US aims to stop Islamic extremists fleeing Somalia
Source: Reuters
WASHINGTON, Jan 3 (Reuters) - U.S. forces are deployed off the coast of Somalia to stop members of that country's ousted Islamist government with ties to al Qaeda and other extremists from fleeing, a State Department spokesman said on Wednesday. "We would be concerned that no leaders who were members of the Islamic Courts which have ties to terrorist organizations including al Qaeda are allowed to flee and leave Somalia," spokesman Sean McCormack said. "We of course have a presence off the coast of Somalia and Horn of Africa to make sure there are no escape routes by sea where these individuals could flee," McCormack said. He declined to provide details about the U.S. forces. The Islamists, who deserted their last stronghold on Monday after two weeks of war against Somali government troops backed by Ethiopia, have pledged to fight on after melting into the hills between the Indian Ocean port of Kismayu and Kenya.

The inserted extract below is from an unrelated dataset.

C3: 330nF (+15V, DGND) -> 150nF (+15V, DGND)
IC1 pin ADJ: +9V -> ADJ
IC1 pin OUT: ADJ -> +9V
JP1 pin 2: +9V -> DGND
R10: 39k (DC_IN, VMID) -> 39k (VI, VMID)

McCormack did not name specific extremists, but U.S. officials said before the war the top layer of the Somalia Islamic Courts Council (SICC) was controlled by a cell of al Qaeda operatives. The head of the council, Sheikh Hassan Dahir Aweys, is on U.N. and U.S. extremist lists. During the six-month rule of the Islamists, U.S. officials tried with no success to persuade the SICC to give up three suspects wanted for the 1998 bomb attacks on the U.S. embassies in Kenya and Tanzania who Washington believed were in Somalia. Somali Prime Minister Ali Mohamed Gedi said on Tuesday that pro-Islamic fighters from Eritrea, Ethiopia and Arab countries were taken prisoner during the fighting. McCormack said the State Department would announce plans later on Wednesday to send humanitarian aid to Somalia. He also said that Jendayi Frazer, assistant secretary of state for African affairs, would co-host a meeting on Friday in Kenya top discuss the Somali situation. Frazer was in the Ethiopian capital for meetings with the leaders of Ethiopia and Uganda. Uganda is the only country so far to offer troops for an African peacekeeping force for Somalia endorsed before the war by the United Nations. European members of the International Contact Group on Somalia -- the German EU presidency, Sweden, Britain, Italy, the EU Commission and non-EU member Norway -- met in Brussels on Wednesday to push for a revival of the peace process between the Somali government and fleeing Islamists.